Réalisateur : Thomas Vinterberg
Scénario : Thomas Vinterberg, Tobias Lindholm
Sortie : 2020
Acteurs : Mads Mikkelsen, Thomas Bo Larsen, Lars Ranthe, Magnus Millang, Maria Bonnevie
Note du film : 9/10

Dans la section « Les paradis artificiels » de son recueil Petits poèmes en prose, Baudelaire dit : « Il faut être toujours ivre. Pour ne pas sentir l’horrible fardeau du temps qui brise vos épaules, il faut s’enivrer sans trêve. De vin, de poésie ou de vertu, à votre guise. Mais enivrez-vous ! ». Drunk, le nouveau long-métrage de Vinterberg, est une liqueur cinématographique qui nous enivre dans une dangereuse allégresse.

 

Depuis plus de vingt ans, le réalisateur danois Thomas Vinterberg s’est imposé sur la scène du cinéma scandinave, et bien plus largement du cinéma européen. En inscrivant ses lettres de noblesse à deux reprises au festival de Cannes – d’abord avec Festen (1998) puis pour La chasse (2013) – il a su conquérir autant la critique que le public. Ces succès lui ont permis d’élaborer une filmographie riche, couronnée d’une véritable reconnaissance auprès des cinéphiles. Il devait présenter son nouveau long-métrage au Festival de Cannes 2020 – mais les restrictions sanitaires ont repoussé la sortie. Cette année, il étoffe son travail cinématographique d’un nouveau drame : Drunk. Sa venue en France pour le festival Lumière à Lyon – entre le 10 et le 18 octobre 2020 – en tant qu’invité d’honneur est d’ailleurs synchronisée avec la sortie nationale de son dernier film.

Quelque part au Danemark, Martin, entouré de ces amis Tommy, Peter et Nikolaj, décident de mettre en pratique la théorie d’un psychologue norvégien, selon laquelle l’homme aurait dès la naissance un déficit d’alcool dans le sang. Par conséquent, il faudrait vivre quotidiennement avec 0,5 g d’alcool dans le sang pour se sentir pleinement épanoui, courageux, entreprenant, créatif… Ensemble, les quatre amis souhaitent relever ce défi – avec une rigueur scientifique – dans l’espoir de rendre leur vie meilleure. Dans un premier temps, les résultats sont à la hauteur de leurs espérances, mais la situation devient rapidement hors de contrôle. Vinterberg choisit de concentrer les enjeux de cette expérience sur la vie de son personnage principal, qui est finalement le reflet de la vie de ces quarantenaires. Ces hommes doivent être constamment à la hauteur dans leur vie professionnelle – notamment pour leurs élèves qui passent les épreuves du baccalauréat – ou encore dans leur vie familiale – avec une compagne et des enfants distants… Pourtant, la monotonie, la lassitude, l’ennui les tiraillent tous avec une profonde tristesse. L’ivresse se constitue alors comme la clé vers l’épanouissement, mais surtout vers une plénitude intérieure pour « reprendre goût à la vie ».

Extrait des données
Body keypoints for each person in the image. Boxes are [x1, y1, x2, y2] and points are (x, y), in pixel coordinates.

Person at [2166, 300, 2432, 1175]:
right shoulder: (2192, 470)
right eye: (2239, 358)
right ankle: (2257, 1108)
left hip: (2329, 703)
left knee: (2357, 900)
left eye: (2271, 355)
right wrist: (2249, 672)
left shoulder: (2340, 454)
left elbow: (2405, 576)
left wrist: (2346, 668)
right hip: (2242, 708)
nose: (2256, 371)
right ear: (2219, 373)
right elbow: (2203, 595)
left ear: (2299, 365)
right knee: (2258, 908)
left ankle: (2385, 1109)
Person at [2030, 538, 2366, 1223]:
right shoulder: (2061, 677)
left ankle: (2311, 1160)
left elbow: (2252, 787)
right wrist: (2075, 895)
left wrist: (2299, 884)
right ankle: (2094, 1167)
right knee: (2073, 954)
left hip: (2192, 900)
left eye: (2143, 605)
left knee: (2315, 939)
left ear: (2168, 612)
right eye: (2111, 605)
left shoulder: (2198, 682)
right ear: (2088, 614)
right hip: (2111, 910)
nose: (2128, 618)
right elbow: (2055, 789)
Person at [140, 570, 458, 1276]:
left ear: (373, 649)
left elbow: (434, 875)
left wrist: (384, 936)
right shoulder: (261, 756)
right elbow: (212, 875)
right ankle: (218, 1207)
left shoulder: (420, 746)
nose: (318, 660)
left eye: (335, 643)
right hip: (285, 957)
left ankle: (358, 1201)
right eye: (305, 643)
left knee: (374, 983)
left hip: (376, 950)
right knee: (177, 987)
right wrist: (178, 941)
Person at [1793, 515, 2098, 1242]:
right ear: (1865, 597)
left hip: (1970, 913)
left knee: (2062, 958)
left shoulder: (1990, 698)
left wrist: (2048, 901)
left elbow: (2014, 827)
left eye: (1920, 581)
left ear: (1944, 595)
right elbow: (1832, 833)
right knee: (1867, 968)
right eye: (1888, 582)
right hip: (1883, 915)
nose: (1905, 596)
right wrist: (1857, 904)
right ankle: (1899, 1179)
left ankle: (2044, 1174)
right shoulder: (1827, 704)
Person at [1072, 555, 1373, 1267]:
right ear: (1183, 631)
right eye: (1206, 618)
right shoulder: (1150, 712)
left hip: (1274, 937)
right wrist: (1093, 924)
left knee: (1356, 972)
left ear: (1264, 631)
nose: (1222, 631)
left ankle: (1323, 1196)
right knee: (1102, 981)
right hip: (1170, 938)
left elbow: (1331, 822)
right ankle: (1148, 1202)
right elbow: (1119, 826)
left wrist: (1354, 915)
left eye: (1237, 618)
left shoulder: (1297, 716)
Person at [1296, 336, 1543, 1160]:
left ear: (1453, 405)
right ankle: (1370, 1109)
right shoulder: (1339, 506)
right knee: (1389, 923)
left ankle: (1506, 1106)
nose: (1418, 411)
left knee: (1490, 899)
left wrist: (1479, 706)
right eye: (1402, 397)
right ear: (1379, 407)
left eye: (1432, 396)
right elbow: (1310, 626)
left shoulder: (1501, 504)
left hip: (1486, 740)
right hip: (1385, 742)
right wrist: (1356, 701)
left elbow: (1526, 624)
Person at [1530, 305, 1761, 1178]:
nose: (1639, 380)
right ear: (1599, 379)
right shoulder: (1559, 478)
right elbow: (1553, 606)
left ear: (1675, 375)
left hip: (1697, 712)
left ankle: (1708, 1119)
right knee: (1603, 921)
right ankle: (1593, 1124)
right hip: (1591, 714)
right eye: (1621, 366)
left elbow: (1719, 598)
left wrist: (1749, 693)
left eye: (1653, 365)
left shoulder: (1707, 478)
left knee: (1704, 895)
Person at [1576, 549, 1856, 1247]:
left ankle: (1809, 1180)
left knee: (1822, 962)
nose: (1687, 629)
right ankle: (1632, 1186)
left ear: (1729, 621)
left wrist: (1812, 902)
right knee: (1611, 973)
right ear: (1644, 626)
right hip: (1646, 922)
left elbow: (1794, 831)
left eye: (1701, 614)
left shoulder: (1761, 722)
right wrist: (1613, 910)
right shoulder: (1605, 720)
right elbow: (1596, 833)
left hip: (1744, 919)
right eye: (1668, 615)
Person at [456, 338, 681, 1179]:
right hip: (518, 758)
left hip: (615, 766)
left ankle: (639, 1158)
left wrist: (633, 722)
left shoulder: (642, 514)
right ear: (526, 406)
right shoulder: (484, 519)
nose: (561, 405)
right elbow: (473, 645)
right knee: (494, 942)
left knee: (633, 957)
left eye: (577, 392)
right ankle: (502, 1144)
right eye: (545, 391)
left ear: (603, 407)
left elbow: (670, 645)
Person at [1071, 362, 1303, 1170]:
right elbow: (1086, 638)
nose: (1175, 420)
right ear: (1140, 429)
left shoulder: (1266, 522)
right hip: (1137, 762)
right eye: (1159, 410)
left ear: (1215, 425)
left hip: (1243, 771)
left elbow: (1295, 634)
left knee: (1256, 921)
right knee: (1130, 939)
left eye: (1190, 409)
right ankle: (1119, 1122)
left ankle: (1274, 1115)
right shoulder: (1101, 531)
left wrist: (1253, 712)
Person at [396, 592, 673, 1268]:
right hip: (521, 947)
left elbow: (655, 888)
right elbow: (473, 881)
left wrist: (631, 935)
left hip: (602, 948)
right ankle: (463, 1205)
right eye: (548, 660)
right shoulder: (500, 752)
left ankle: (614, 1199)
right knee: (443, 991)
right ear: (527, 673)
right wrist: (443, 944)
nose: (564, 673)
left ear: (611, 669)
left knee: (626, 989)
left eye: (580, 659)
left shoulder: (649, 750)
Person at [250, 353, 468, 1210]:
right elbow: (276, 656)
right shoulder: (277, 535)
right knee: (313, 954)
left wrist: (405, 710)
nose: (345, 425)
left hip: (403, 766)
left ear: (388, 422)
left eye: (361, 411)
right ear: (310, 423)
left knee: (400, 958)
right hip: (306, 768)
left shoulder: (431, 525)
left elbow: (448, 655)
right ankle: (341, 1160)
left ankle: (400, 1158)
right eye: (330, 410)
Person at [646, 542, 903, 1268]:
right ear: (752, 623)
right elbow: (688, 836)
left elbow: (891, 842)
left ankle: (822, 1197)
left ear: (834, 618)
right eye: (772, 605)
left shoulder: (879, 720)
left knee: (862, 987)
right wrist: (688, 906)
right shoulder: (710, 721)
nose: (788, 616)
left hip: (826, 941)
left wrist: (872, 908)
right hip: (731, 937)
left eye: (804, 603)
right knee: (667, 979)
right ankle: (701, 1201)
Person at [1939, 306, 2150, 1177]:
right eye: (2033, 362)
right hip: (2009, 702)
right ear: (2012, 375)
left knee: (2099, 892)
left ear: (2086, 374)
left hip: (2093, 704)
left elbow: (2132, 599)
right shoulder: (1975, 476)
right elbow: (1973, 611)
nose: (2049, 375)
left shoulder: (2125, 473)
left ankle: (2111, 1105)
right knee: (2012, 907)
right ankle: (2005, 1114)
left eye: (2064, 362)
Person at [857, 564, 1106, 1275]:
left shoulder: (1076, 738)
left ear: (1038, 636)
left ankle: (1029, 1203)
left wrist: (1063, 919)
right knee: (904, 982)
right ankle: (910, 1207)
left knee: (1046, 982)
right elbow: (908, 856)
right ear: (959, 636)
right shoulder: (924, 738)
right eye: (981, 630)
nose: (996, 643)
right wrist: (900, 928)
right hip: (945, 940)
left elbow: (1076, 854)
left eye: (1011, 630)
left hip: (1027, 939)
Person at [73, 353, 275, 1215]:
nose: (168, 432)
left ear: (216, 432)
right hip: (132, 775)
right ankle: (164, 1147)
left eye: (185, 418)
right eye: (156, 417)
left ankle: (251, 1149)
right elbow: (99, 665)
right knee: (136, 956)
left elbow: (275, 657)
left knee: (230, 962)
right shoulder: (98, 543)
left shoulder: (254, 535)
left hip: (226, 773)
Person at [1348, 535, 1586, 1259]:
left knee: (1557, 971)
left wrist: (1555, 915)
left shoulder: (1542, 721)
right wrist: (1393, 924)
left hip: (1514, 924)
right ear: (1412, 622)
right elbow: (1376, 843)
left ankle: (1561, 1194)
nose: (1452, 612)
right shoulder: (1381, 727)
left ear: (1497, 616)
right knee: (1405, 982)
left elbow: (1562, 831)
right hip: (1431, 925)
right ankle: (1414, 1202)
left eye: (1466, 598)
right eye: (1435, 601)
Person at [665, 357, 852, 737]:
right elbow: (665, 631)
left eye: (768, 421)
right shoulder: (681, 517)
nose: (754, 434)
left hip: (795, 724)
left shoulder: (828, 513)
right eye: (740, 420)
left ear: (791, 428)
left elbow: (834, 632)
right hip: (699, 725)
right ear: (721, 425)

Consigne 1
Modifiez le passage de la critique de Drunk qui commence par les mots contenant « Depuis plus de » et se termine par « son dernier film. » : recopiez-le en remplaçant « le réalisateur danois » par « le cinéaste danois ».
Consigne 2
D'après la critique de Drunk, pourquoi les quatre amis veulent-ils vivre chaque jour avec 0,5 g d'alcool dans le sang ? Répondez en une à trois phrases.
Consigne 3
Selon la critique de Drunk, à quelles dates se tient le festival Lumière à Lyon, où Vinterberg est invité d'honneur ?

Corrigé 1
Depuis plus de vingt ans, le cinéaste danois Thomas Vinterberg s’est imposé sur la scène du cinéma scandinave, et bien plus largement du cinéma européen. En inscrivant ses lettres de noblesse à deux reprises au festival de Cannes – d’abord avec Festen (1998) puis pour La chasse (2013) – il a su conquérir autant la critique que le public. Ces succès lui ont permis d’élaborer une filmographie riche, couronnée d’une véritable reconnaissance auprès des cinéphiles. Il devait présenter son nouveau long-métrage au Festival de Cannes 2020 – mais les restrictions sanitaires ont repoussé la sortie. Cette année, il étoffe son travail cinématographique d’un nouveau drame : Drunk. Sa venue en France pour le festival Lumière à Lyon – entre le 10 et le 18 octobre 2020 – en tant qu’invité d’honneur est d’ailleurs synchronisée avec la sortie nationale de son dernier film.

Corrigé 2
Ils appliquent la théorie d'un psychologue norvégien selon laquelle l'homme aurait dès la naissance un déficit d'alcool dans le sang. Il faudrait donc vivre quotidiennement avec ce taux pour se sentir pleinement épanoui, courageux, entreprenant et créatif.

Corrigé 3
Entre le 10 et le 18 octobre 2020.